Creating self-reinforcing innovation networks
The ultimate goal of comprehensive entrepreneur support extends beyond individual company success to building sustainable innovation ecosystems that can support multiple generations of biotech entrepreneurs. This ecosystem approach recognizes that biotechnology innovation is inherently collaborative, requiring partnerships across scientific disciplines, regulatory expertise, and commercial capabilities.
At Propel Bio Partners, this philosophy translates into intentional efforts to connect portfolio companies with each other and with broader industry networks. Companies facing similar regulatory challenges share insights, while those with complementary expertise explore strategic partnerships that might not emerge in traditional investor relationships.
The sustainability of these support systems depends on creating mutual value for all participants. Successful entrepreneurs who become advisors gain exposure to emerging technologies and potential investment opportunities. Investors benefit from enhanced deal flow and portfolio company synergies. Service providers build their networks through exposure to multiple innovative companies.
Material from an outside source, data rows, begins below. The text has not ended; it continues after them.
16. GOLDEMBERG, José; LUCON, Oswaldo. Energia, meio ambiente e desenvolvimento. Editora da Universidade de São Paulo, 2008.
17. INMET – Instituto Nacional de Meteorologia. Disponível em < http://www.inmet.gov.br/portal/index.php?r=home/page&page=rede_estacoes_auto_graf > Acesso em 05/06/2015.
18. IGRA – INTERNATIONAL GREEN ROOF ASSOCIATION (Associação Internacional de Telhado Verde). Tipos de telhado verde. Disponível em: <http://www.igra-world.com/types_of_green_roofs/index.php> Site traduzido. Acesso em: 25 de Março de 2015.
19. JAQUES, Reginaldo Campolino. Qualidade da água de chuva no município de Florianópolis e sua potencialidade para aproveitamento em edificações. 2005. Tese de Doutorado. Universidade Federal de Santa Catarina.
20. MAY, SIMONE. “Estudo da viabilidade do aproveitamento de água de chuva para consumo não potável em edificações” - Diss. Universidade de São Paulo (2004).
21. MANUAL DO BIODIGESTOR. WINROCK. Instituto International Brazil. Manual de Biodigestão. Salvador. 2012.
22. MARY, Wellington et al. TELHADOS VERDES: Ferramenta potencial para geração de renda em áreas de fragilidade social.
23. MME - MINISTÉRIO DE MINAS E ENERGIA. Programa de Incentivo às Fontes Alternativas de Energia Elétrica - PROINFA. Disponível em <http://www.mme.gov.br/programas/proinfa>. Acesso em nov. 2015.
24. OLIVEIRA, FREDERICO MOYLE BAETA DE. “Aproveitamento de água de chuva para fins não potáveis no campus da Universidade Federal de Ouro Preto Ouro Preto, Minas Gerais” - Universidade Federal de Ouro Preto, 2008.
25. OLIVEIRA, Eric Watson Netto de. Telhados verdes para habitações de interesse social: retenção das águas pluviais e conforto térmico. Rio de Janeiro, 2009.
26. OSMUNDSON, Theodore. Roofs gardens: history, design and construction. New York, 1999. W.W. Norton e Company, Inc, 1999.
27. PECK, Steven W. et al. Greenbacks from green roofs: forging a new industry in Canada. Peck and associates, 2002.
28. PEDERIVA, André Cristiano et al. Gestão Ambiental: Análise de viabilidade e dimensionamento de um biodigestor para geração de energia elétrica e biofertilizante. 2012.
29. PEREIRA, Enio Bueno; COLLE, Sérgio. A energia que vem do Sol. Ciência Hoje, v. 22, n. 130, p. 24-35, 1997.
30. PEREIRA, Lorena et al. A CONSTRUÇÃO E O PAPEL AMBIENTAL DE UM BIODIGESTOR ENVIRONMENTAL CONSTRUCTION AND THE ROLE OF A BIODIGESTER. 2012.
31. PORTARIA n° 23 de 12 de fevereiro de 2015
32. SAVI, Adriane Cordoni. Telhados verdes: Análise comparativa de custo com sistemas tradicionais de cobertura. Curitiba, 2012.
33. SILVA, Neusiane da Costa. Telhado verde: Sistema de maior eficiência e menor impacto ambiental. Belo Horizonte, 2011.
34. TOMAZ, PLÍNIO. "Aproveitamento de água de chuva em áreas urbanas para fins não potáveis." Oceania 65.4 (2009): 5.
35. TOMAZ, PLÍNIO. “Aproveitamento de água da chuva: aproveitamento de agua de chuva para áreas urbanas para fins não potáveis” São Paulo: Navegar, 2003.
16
This network effect becomes particularly powerful when it extends across therapeutic areas and development stages. Early-stage companies benefit from learning about challenges they haven’t yet encountered, while later-stage companies gain insights into emerging scientific approaches that might inform future development programs.
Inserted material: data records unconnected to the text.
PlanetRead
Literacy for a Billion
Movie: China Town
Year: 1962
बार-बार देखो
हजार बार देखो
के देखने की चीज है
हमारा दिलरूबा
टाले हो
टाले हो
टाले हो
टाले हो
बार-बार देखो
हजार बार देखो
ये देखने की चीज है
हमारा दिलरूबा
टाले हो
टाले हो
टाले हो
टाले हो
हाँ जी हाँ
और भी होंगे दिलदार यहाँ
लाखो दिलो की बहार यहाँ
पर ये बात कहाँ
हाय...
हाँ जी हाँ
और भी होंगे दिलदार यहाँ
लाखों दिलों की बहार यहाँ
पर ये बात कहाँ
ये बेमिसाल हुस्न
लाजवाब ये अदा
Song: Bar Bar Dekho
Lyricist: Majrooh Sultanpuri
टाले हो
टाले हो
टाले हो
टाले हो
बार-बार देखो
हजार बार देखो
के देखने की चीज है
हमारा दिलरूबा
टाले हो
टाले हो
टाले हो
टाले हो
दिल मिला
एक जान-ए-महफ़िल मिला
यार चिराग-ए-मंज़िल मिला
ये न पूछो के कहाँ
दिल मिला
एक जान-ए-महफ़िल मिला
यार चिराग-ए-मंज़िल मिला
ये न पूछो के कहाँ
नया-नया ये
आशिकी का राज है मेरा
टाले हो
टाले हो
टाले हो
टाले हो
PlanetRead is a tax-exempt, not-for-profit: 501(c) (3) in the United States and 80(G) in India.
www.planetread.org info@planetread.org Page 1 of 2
Building sustainable success
Looking ahead, the biotechnology companies most likely to succeed will be those that most effectively leverage comprehensive support ecosystems rather than relying solely on traditional capital relationships. As Leen Kawas’s approach at Propel Bio Partners demonstrates, the integration of strategic guidance, networking facilitation, and relationship building with capital deployment creates sustainable competitive advantages that benefit entrepreneurs, investors, and patients alike.
For entrepreneurs entering biotechnology, the message is clear: seek investors and advisors who offer comprehensive support ecosystems rather than transactional funding relationships. The difference between these approaches often determines whether promising scientific innovations successfully navigate the complex journey from laboratory discovery to patient impact.